Trump talks a big game, so much so that a mere threat to defund the WHO, thus depriving it of 22%, a plurality of its aggregate funding, wouldn’t prove leverage enough to influence the WHO’s behavior. Beijing bought the last two WHO director-generals and preferred policy changes with them. For 14 years, the WHO has fulfilled the political demands of the Chinese Communist Party, lauding dictatorial allies such as North Korea and Syria while silencing positive reports on Israel. Politics alone wouldn’t constitute reason enough to justify leaving the WHO if it actually achieved crucial public health aims, but the pandemic has proven that politics now actively inhibit whatever good the WHO once did.

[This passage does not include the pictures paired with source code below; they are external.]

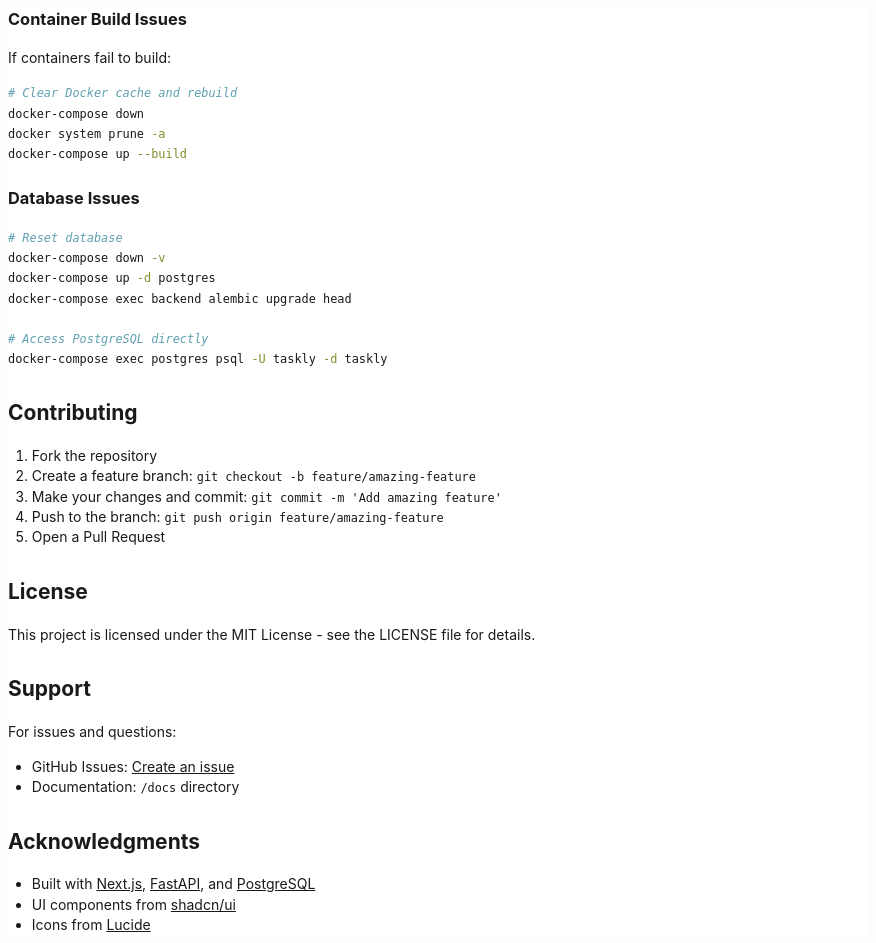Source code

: ### Container Build Issues

If containers fail to build:

```bash
# Clear Docker cache and rebuild
docker-compose down
docker system prune -a
docker-compose up --build
```

### Database Issues

```bash
# Reset database
docker-compose down -v
docker-compose up -d postgres
docker-compose exec backend alembic upgrade head

# Access PostgreSQL directly
docker-compose exec postgres psql -U taskly -d taskly
```

## Contributing

1. Fork the repository
2. Create a feature branch: `git checkout -b feature/amazing-feature`
3. Make your changes and commit: `git commit -m 'Add amazing feature'`
4. Push to the branch: `git push origin feature/amazing-feature`
5. Open a Pull Request

## License

This project is licensed under the MIT License - see the LICENSE file for details.

## Support

For issues and questions:
- GitHub Issues: [Create an issue](https://github.com/your-repo/issues)
- Documentation: `/docs` directory

## Acknowledgments

- Built with [Next.js](https://nextjs.org/), [FastAPI](https://fastapi.tiangolo.com/), and [PostgreSQL](https://www.postgresql.org/)
- UI components from [shadcn/ui](https://ui.shadcn.com/)
- Icons from [Lucide](https://lucide.dev/)
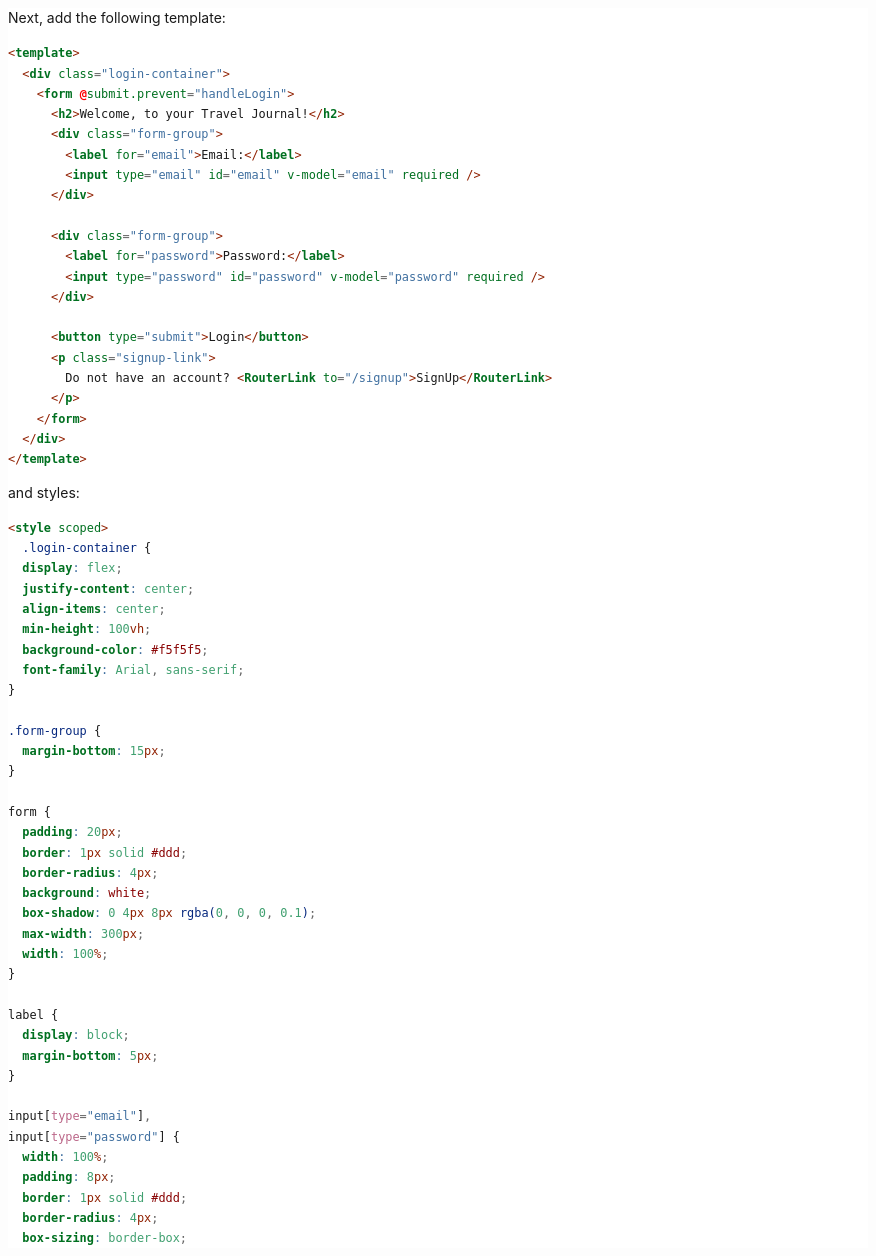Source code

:
Next, add the following template:

```html
<template>
  <div class="login-container">
    <form @submit.prevent="handleLogin">
      <h2>Welcome, to your Travel Journal!</h2>
      <div class="form-group">
        <label for="email">Email:</label>
        <input type="email" id="email" v-model="email" required />
      </div>

      <div class="form-group">
        <label for="password">Password:</label>
        <input type="password" id="password" v-model="password" required />
      </div>

      <button type="submit">Login</button>
      <p class="signup-link">
        Do not have an account? <RouterLink to="/signup">SignUp</RouterLink>
      </p>
    </form>
  </div>
</template>
```

and styles:

```html
<style scoped>
  .login-container {
  display: flex;
  justify-content: center;
  align-items: center;
  min-height: 100vh;
  background-color: #f5f5f5;
  font-family: Arial, sans-serif;
}

.form-group {
  margin-bottom: 15px;
}

form {
  padding: 20px;
  border: 1px solid #ddd;
  border-radius: 4px;
  background: white;
  box-shadow: 0 4px 8px rgba(0, 0, 0, 0.1);
  max-width: 300px;
  width: 100%;
}

label {
  display: block;
  margin-bottom: 5px;
}

input[type="email"],
input[type="password"] {
  width: 100%;
  padding: 8px;
  border: 1px solid #ddd;
  border-radius: 4px;
  box-sizing: border-box;
```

Consider, WHO Director-General Tedros Adhanom Ghebreyesus didn’t just spend months lavishing the CCP with praise for its “transparency” and “leadership.” On Jan. 14, the WHO promulgated the Chinese lie that there was no evidence of human-to-human transmission of the novel coronavirus, a crucial falsehood that prevented other countries from taking the early and proper precautions such as vital travel bans and securing PPE. The WHO declined to deem it a pandemic until March 11, when already over 100,000 cases had been confirmed worldwide. The WHO still refuses to concede that it blatantly lied about the efficacy of masks in preventing coronavirus transmission, likely to save more masks for China. To this day, the WHO maintains that people without the coronavirus should not wear masks unless they’re treating patients with it. American legal guidance differs for a reason. We now don’t just have observational evidence of the success of mask-wearing in South Korea and Japan and evidence about the efficacy of masks against other similarly sized viruses, but also new science that shows just 80% mask-wearing could plummet coronavirus infection rates to one-twelfth of its current rate.

The WHO has spent years letting political interests corrupt its dedication to science, notably including crackpot traditional Chinese medicine in the latest version of the International Statistical Classification of Diseases and Related Health Problems, a move that was critically panned by the scientific community at large. But the coronavirus has proven that the WHO’s political fealty to China isn’t just an unsavory side effect but an active hindrance to its ability to do its job. After all, the WHO’s primary practical application is data aggregation and information distribution. If we can’t even trust it to get or tell the facts correctly, what purpose does it serve other than to legitimize the Chinese government?

Well, none. Trump is right to say the quiet part out loud and to sever ties with this farce of an investigation. If the WHO wants our money again, it can oust Tedros, stick it to Beijing, and earn us again. Until then, Trump should redirect the funds to other NGOs that actually help people on the ground.